Basically each participant has their own credence rating. This means that the higher your credence or credibility, then the more their vote counts. Credence is worked out by how close to the weighted credence each vote is. It's like you get a better credence value the closer you get to the average vote that has already been adjusted for credence.
For example, let's say that everyone is predicting that a stock's value will be at value X in 30 day's time (a future's option). People who predict on the average get a better credence. The key here is that the individual doesn't know what the average is, only the system. The system is tweaked further by weighting the guesses so that the target spot that generates the best credence is those votes that are already endowed with more credence. So the smartest people (historically accurate) project the sweet spot that will be used for further defining who gets more credence.

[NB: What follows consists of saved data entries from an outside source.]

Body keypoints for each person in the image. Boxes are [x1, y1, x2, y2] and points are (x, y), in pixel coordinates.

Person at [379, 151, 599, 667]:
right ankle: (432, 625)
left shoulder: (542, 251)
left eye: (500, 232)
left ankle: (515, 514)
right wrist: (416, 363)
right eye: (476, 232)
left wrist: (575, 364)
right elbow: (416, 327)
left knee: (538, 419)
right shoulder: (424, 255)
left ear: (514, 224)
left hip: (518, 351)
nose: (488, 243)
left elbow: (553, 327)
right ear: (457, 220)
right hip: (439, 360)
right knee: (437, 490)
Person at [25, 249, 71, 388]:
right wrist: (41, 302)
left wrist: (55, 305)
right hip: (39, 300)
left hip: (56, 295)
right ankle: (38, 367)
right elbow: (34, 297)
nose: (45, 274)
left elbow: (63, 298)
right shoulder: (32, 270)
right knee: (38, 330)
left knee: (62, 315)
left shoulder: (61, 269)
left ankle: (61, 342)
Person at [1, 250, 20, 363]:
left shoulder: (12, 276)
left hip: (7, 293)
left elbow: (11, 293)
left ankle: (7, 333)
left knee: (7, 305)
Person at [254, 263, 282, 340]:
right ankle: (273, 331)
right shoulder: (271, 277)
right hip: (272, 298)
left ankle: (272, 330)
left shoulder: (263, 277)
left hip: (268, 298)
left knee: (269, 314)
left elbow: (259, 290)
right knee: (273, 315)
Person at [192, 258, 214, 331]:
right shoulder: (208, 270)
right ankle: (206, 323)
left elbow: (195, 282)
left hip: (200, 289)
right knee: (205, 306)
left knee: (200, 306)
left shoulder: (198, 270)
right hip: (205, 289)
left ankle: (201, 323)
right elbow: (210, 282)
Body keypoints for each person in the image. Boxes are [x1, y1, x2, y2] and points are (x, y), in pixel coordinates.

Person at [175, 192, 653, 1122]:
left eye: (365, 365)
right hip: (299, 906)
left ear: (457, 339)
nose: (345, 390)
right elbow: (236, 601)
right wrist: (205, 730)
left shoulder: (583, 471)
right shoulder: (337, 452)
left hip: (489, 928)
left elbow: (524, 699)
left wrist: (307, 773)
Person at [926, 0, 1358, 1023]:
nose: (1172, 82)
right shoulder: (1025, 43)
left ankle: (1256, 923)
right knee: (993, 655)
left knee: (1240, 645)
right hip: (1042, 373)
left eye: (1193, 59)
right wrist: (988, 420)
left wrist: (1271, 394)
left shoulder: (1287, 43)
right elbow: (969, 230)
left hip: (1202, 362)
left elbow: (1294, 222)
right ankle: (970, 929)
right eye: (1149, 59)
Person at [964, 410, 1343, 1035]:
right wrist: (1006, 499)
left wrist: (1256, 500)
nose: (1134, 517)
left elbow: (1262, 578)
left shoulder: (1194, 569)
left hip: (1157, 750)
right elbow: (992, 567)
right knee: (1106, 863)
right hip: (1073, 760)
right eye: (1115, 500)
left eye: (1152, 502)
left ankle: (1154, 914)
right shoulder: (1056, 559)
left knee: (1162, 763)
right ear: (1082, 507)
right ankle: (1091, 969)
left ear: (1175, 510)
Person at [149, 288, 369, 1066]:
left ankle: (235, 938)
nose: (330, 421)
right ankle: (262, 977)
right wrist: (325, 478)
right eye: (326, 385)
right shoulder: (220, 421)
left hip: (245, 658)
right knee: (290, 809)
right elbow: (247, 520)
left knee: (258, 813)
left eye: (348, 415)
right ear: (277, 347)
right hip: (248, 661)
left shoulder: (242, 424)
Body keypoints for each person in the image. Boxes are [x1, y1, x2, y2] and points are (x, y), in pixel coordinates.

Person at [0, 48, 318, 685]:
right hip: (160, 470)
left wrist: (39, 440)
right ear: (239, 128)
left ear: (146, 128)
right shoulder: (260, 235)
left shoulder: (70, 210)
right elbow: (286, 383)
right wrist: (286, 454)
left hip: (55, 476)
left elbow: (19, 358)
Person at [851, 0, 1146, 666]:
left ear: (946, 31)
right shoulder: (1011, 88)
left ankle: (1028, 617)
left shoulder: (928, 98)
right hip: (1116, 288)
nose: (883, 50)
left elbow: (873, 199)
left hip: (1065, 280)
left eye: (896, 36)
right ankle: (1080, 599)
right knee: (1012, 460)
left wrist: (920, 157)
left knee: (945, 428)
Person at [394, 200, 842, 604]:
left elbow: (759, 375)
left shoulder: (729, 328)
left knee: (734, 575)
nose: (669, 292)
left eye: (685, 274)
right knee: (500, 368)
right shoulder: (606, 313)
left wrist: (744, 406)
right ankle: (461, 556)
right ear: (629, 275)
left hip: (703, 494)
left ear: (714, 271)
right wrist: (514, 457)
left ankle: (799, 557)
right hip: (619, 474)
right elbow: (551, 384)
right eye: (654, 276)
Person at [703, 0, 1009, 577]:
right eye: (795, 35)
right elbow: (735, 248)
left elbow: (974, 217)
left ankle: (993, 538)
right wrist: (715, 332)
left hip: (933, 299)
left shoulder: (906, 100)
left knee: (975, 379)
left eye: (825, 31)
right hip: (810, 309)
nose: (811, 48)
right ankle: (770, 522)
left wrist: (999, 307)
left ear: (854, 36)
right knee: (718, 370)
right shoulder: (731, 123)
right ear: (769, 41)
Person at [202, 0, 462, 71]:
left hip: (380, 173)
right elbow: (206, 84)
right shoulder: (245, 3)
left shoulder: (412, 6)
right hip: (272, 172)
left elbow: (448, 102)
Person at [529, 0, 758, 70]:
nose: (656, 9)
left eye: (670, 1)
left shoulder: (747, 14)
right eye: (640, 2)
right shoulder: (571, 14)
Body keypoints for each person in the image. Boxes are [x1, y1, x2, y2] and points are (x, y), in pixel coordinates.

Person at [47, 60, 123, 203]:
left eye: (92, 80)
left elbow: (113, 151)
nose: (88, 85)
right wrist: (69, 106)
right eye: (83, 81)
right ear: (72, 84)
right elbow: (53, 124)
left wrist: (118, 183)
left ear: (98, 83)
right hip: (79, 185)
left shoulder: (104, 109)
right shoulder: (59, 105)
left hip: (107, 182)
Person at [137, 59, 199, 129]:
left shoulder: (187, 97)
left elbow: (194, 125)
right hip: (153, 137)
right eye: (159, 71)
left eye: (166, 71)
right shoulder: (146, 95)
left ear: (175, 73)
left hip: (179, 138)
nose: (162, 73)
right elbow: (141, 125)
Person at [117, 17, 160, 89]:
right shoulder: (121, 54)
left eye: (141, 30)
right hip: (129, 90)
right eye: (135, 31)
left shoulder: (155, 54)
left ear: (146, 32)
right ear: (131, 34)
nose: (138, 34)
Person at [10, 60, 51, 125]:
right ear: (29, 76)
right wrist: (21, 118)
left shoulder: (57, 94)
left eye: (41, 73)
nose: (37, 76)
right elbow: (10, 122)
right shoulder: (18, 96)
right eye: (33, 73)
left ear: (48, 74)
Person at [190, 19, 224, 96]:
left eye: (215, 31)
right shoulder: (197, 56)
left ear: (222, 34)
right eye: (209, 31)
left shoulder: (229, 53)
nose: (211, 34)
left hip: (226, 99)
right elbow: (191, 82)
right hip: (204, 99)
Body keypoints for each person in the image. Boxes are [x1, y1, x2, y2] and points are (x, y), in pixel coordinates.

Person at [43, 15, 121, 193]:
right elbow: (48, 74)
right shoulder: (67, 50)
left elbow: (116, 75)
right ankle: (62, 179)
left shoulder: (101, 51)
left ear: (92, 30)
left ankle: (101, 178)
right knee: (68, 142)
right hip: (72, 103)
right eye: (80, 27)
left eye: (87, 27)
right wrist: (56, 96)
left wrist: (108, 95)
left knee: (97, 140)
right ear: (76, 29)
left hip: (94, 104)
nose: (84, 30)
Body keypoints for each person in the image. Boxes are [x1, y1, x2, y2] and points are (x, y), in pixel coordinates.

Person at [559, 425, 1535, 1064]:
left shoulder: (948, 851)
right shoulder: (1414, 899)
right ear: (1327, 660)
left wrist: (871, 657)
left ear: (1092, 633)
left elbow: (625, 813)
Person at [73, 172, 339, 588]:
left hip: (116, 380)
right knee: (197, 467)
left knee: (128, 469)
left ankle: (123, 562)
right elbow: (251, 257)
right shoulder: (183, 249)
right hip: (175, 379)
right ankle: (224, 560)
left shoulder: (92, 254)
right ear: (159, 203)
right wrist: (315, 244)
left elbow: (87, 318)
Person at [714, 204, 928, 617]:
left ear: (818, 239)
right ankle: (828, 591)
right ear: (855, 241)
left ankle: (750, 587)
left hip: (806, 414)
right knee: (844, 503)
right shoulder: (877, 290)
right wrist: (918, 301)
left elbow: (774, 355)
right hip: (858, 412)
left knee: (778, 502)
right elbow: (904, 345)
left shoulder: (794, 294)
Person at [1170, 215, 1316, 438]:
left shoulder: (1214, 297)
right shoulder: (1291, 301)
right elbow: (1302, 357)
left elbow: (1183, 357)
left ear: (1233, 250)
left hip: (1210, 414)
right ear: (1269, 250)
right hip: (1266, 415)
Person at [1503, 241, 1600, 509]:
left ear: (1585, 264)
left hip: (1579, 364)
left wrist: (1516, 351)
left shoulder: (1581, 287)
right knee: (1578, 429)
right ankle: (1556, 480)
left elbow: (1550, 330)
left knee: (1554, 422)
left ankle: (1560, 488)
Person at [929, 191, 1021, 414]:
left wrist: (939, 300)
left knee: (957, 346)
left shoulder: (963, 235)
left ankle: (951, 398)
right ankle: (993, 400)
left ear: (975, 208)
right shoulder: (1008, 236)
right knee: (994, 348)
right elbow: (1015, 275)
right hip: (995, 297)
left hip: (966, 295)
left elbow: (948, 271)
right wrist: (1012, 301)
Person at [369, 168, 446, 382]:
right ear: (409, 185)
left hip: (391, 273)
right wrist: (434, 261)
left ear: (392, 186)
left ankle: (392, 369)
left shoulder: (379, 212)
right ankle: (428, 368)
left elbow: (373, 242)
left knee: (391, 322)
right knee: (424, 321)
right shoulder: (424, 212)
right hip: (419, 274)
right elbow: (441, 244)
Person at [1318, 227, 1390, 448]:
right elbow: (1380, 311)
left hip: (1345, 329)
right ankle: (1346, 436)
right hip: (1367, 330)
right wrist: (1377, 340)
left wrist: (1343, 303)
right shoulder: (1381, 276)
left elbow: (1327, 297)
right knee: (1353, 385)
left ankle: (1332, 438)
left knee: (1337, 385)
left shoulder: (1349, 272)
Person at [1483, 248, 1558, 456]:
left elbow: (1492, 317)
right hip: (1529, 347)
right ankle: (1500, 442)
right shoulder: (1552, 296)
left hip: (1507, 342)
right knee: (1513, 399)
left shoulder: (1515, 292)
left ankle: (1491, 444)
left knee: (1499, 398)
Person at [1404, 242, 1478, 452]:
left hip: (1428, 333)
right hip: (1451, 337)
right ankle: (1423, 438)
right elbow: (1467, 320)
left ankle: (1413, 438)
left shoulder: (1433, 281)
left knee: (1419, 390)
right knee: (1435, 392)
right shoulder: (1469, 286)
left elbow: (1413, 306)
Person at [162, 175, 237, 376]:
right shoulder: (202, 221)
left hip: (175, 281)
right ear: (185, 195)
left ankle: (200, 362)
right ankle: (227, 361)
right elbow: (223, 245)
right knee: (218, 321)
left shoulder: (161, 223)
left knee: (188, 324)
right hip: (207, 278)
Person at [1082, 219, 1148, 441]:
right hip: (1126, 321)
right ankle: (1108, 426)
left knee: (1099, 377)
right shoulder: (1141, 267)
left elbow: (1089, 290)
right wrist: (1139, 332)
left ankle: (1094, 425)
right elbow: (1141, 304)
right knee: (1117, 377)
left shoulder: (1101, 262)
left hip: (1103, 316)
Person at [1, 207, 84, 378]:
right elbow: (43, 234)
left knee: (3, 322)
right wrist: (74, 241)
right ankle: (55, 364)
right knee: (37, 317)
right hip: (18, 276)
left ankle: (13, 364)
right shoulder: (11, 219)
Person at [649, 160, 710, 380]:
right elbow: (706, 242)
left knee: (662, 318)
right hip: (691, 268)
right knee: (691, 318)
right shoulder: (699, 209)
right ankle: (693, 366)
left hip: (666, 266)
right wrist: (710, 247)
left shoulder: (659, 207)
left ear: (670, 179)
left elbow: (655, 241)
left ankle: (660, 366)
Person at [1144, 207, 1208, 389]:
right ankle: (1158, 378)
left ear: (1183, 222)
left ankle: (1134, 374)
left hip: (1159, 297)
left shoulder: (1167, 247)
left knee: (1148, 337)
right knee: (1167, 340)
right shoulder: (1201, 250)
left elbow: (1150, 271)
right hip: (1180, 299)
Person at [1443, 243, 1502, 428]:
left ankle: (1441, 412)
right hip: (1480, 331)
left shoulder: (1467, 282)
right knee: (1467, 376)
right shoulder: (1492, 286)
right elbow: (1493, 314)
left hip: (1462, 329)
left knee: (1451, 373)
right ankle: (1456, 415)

The system can be improved too to adjust over time. For example, when you find out the actual value, those people who guessed it can be rewarded with a higher credence. In cases where you can't know the future outcome, you can still account if the average weighted credence changes in the future. People can be rewarded even more if they spotted the trend early. The point is we don't need to even know the outcome in the future, just the fact that the weighted rating changed in the future is enough to reward people who betted early on the sweet spot.
Such a system can be used to rate anything from stock prices, currency exchange rates or even content itself.
One such implementation asks people to vote with two parameters. One is their actual vote and the other is an assurity percentage, which basically means how much a particular participant is assured or confident of their vote. In this way, a person with a high credence does not need to risk downgrading their credence when they are not sure of their bet, but at the same time, the bet can be incorporated, it just won't sway the sweet spot as much if a low assurity is used. In the same vein, if the guess is directly on the sweet spot, with a low assurity, they won't gain the benefits as they would have if they had used a high assurity.